Your objective: Starting at the line that contains "Image 1: Top" and stopping at the line that contains "Image 2: Top", restate each line of the records below exactly. Omit the pictures.

Given data:
◆ ◆ ◆ ◆ ◆
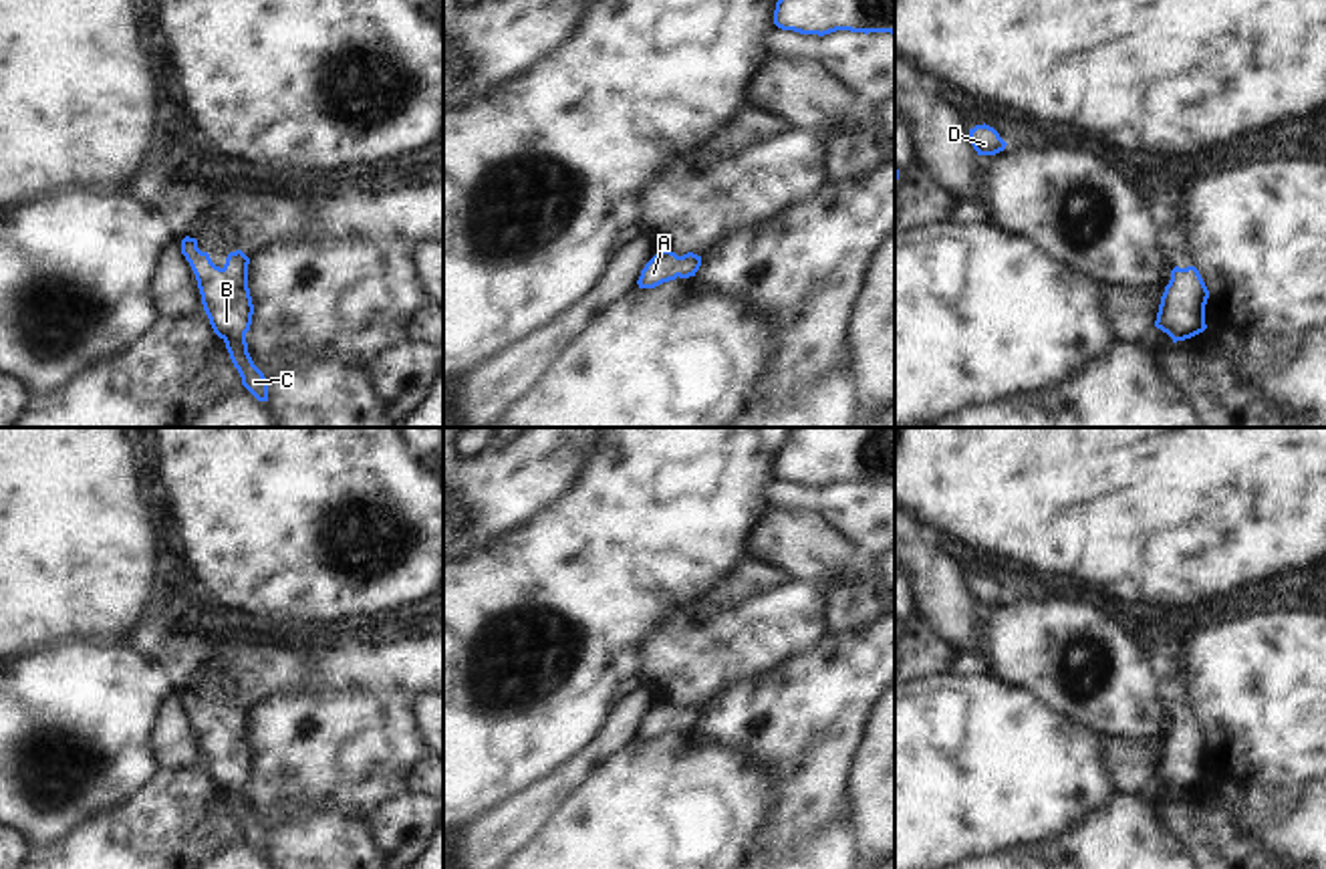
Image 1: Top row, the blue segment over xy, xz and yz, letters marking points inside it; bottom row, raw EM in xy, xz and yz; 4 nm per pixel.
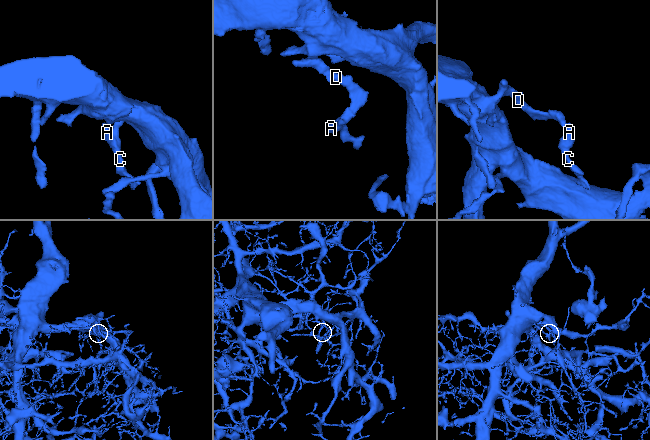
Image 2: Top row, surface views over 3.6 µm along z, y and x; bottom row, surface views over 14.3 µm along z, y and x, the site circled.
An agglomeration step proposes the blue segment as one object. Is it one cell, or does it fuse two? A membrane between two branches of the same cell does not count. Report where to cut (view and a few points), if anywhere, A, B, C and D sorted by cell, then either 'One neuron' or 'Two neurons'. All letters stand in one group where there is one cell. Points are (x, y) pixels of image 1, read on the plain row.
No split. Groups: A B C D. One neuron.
◆ ◆ ◆ ◆ ◆
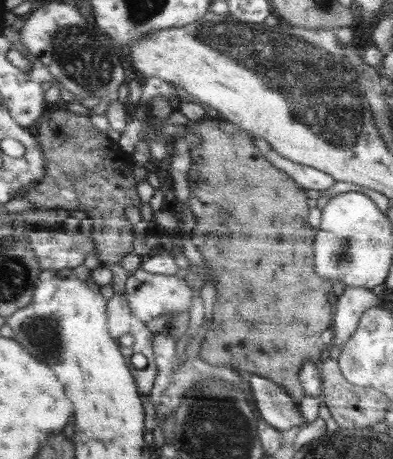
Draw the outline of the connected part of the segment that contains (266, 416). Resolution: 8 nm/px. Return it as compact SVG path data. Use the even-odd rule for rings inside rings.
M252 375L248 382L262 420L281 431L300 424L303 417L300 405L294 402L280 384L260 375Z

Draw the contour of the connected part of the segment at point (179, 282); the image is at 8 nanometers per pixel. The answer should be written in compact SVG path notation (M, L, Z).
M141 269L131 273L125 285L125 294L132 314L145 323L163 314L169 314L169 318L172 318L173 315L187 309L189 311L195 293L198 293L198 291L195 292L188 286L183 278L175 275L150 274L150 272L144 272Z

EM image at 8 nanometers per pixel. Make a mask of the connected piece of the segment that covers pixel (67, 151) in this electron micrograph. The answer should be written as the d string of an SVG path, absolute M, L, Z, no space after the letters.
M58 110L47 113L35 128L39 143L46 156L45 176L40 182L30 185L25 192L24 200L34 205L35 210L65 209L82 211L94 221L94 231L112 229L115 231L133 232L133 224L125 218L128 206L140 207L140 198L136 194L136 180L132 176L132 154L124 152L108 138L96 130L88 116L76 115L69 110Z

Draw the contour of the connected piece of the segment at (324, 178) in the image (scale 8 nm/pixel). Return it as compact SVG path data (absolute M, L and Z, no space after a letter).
◆ ◆ ◆ ◆ ◆
Response for this exercise:
Image 1: Top row, the blue segment over xy, xz and yz, letters marking points inside it; bottom row, raw EM in xy, xz and yz; 4 nm per pixel.
Image 2: Top row, surface views over 3.6 µm along z, y and x; bottom row, surface views over 14.3 µm along z, y and x, the site circled.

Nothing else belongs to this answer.